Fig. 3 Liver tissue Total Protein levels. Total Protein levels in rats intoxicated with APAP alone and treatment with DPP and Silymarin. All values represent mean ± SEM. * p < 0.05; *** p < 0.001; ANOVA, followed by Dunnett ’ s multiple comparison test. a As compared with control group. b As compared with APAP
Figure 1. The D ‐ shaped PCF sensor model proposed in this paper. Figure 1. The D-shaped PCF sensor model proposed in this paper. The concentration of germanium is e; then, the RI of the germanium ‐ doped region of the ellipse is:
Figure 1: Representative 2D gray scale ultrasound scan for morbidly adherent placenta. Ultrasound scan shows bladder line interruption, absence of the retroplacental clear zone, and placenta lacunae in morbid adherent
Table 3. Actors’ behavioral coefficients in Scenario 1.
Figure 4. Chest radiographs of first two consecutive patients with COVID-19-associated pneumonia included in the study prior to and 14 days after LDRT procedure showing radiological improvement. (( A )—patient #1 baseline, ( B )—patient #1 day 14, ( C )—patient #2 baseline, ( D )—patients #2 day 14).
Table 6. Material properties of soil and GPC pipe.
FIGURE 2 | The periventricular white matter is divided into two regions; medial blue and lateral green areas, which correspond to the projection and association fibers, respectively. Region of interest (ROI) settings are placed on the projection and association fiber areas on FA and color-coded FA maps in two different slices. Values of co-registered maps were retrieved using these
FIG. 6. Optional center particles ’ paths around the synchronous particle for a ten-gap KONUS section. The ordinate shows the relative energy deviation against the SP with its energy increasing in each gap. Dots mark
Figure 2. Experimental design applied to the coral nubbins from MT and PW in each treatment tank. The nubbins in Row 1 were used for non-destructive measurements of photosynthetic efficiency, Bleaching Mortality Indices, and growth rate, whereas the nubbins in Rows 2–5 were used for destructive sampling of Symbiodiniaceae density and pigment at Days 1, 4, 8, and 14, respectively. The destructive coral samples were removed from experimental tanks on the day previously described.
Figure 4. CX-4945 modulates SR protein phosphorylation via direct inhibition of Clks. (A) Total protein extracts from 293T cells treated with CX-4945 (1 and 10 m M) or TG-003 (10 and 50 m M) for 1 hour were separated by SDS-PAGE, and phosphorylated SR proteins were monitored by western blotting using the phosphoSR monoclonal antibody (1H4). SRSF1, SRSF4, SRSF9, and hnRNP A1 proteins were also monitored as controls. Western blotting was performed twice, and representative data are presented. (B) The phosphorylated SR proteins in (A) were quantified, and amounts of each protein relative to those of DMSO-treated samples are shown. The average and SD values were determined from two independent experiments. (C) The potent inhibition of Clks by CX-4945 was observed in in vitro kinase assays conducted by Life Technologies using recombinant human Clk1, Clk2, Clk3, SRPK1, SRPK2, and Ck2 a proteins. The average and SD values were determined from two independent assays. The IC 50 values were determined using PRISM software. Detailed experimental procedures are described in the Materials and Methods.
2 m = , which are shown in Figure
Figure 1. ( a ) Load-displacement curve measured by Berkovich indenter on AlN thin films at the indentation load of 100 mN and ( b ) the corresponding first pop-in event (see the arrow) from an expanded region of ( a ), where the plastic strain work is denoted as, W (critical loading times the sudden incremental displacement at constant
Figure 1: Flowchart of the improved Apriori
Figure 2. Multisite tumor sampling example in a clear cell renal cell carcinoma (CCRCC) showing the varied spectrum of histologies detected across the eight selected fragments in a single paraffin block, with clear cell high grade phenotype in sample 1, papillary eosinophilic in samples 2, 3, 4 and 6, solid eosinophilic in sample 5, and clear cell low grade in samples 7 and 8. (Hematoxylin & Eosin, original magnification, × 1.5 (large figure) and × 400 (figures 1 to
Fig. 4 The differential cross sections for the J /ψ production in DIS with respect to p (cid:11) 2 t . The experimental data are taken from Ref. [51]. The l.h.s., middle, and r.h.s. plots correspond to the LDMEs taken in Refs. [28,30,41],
===
Work required → Write the data out in full, matching every line exactly.

Result of the task →
Fig. 3 Liver tissue Total Protein levels. Total Protein levels in rats intoxicated with APAP alone and treatment with DPP and Silymarin. All values represent mean ± SEM. * p < 0.05; *** p < 0.001; ANOVA, followed by Dunnett ’ s multiple comparison test. a As compared with control group. b As compared with APAP
Figure 1. The D ‐ shaped PCF sensor model proposed in this paper. Figure 1. The D-shaped PCF sensor model proposed in this paper. The concentration of germanium is e; then, the RI of the germanium ‐ doped region of the ellipse is:
Figure 1: Representative 2D gray scale ultrasound scan for morbidly adherent placenta. Ultrasound scan shows bladder line interruption, absence of the retroplacental clear zone, and placenta lacunae in morbid adherent
Table 3. Actors’ behavioral coefficients in Scenario 1.
Figure 4. Chest radiographs of first two consecutive patients with COVID-19-associated pneumonia included in the study prior to and 14 days after LDRT procedure showing radiological improvement. (( A )—patient #1 baseline, ( B )—patient #1 day 14, ( C )—patient #2 baseline, ( D )—patients #2 day 14).
Table 6. Material properties of soil and GPC pipe.
FIGURE 2 | The periventricular white matter is divided into two regions; medial blue and lateral green areas, which correspond to the projection and association fibers, respectively. Region of interest (ROI) settings are placed on the projection and association fiber areas on FA and color-coded FA maps in two different slices. Values of co-registered maps were retrieved using these
FIG. 6. Optional center particles ’ paths around the synchronous particle for a ten-gap KONUS section. The ordinate shows the relative energy deviation against the SP with its energy increasing in each gap. Dots mark
Figure 2. Experimental design applied to the coral nubbins from MT and PW in each treatment tank. The nubbins in Row 1 were used for non-destructive measurements of photosynthetic efficiency, Bleaching Mortality Indices, and growth rate, whereas the nubbins in Rows 2–5 were used for destructive sampling of Symbiodiniaceae density and pigment at Days 1, 4, 8, and 14, respectively. The destructive coral samples were removed from experimental tanks on the day previously described.
Figure 4. CX-4945 modulates SR protein phosphorylation via direct inhibition of Clks. (A) Total protein extracts from 293T cells treated with CX-4945 (1 and 10 m M) or TG-003 (10 and 50 m M) for 1 hour were separated by SDS-PAGE, and phosphorylated SR proteins were monitored by western blotting using the phosphoSR monoclonal antibody (1H4). SRSF1, SRSF4, SRSF9, and hnRNP A1 proteins were also monitored as controls. Western blotting was performed twice, and representative data are presented. (B) The phosphorylated SR proteins in (A) were quantified, and amounts of each protein relative to those of DMSO-treated samples are shown. The average and SD values were determined from two independent experiments. (C) The potent inhibition of Clks by CX-4945 was observed in in vitro kinase assays conducted by Life Technologies using recombinant human Clk1, Clk2, Clk3, SRPK1, SRPK2, and Ck2 a proteins. The average and SD values were determined from two independent assays. The IC 50 values were determined using PRISM software. Detailed experimental procedures are described in the Materials and Methods.
2 m = , which are shown in Figure
Figure 1. ( a ) Load-displacement curve measured by Berkovich indenter on AlN thin films at the indentation load of 100 mN and ( b ) the corresponding first pop-in event (see the arrow) from an expanded region of ( a ), where the plastic strain work is denoted as, W (critical loading times the sudden incremental displacement at constant
Figure 1: Flowchart of the improved Apriori
Figure 2. Multisite tumor sampling example in a clear cell renal cell carcinoma (CCRCC) showing the varied spectrum of histologies detected across the eight selected fragments in a single paraffin block, with clear cell high grade phenotype in sample 1, papillary eosinophilic in samples 2, 3, 4 and 6, solid eosinophilic in sample 5, and clear cell low grade in samples 7 and 8. (Hematoxylin & Eosin, original magnification, × 1.5 (large figure) and × 400 (figures 1 to
Fig. 4 The differential cross sections for the J /ψ production in DIS with respect to p (cid:11) 2 t . The experimental data are taken from Ref. [51]. The l.h.s., middle, and r.h.s. plots correspond to the LDMEs taken in Refs. [28,30,41],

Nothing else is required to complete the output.